■ **WHAT IS BEING ASKED**: Select each line of the listing that contains the word "Department", matching case exactly.
---*---
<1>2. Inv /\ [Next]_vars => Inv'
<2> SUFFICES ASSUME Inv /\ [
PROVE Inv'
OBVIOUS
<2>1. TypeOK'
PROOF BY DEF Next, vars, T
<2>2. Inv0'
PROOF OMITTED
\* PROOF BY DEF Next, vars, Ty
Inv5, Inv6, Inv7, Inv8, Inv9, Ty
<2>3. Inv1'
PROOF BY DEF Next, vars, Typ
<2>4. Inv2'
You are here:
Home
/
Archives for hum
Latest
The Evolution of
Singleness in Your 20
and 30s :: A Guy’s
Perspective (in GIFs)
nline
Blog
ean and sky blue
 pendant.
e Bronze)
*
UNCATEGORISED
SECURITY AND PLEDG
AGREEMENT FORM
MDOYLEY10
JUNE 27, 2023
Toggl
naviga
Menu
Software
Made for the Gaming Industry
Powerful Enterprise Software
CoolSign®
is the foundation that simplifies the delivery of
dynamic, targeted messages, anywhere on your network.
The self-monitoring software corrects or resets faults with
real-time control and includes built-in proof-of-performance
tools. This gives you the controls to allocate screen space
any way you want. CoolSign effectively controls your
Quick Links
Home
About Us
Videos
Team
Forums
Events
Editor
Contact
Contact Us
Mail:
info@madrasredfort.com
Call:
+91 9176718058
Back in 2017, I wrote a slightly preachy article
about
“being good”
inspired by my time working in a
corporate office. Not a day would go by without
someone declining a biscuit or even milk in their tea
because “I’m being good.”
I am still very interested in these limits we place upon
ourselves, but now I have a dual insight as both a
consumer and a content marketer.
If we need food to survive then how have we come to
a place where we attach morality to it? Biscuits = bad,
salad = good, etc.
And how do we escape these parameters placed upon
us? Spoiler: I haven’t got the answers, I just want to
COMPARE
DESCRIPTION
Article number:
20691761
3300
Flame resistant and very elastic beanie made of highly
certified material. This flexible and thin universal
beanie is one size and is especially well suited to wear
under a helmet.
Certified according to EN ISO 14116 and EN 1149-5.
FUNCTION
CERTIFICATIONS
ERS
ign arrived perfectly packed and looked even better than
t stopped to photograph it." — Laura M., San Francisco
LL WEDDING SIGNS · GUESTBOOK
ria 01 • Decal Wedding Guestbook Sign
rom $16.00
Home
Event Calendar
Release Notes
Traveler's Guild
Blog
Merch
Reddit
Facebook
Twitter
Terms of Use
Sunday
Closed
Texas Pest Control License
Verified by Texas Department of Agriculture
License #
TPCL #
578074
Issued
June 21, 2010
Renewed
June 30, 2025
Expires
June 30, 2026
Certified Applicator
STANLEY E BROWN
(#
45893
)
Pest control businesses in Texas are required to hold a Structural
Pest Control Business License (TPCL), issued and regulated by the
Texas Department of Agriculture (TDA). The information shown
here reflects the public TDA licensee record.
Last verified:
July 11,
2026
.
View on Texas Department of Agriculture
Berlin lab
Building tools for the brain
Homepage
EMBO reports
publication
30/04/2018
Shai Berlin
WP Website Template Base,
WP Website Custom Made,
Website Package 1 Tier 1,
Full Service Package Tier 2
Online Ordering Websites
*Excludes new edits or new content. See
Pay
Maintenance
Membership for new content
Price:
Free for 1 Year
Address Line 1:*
---*---
■ **WRITTEN ANSWER**:
Verified by Texas Department of Agriculture
Texas Department of Agriculture (TDA). The information shown
View on Texas Department of Agriculture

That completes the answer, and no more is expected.